→ TASK OBJECTIVE
Report every line of the records that contains the word "graduate".

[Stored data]
= Beginning of Section =
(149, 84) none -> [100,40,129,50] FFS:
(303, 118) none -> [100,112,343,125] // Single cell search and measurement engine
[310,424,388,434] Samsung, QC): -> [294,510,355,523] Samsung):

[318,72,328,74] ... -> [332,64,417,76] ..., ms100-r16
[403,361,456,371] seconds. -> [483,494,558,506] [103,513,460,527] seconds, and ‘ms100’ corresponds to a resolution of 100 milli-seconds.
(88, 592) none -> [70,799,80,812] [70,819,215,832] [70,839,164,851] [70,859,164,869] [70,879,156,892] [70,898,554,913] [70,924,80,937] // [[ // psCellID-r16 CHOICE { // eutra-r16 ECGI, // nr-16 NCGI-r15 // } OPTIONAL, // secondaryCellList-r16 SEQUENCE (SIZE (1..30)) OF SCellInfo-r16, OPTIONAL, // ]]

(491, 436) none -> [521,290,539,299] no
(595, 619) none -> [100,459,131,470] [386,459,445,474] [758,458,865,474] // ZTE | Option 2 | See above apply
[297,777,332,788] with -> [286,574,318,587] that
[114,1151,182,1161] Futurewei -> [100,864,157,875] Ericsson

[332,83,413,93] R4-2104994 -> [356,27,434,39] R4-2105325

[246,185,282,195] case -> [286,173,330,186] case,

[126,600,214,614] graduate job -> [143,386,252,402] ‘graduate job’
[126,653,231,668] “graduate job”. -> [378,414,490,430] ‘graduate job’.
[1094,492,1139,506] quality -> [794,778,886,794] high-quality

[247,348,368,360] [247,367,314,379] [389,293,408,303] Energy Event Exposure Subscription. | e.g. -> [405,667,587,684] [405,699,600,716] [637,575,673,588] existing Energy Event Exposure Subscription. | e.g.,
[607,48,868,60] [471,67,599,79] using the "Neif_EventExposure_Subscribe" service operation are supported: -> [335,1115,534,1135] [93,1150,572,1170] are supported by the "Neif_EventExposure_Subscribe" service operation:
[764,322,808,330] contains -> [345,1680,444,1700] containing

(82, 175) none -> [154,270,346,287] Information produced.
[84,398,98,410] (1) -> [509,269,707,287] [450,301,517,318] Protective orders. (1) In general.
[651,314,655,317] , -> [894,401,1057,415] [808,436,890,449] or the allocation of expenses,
= End of Section =
→ TASK OUTPUT
[126,600,214,614] graduate job -> [143,386,252,402] ‘graduate job’
[126,653,231,668] “graduate job”. -> [378,414,490,430] ‘graduate job’.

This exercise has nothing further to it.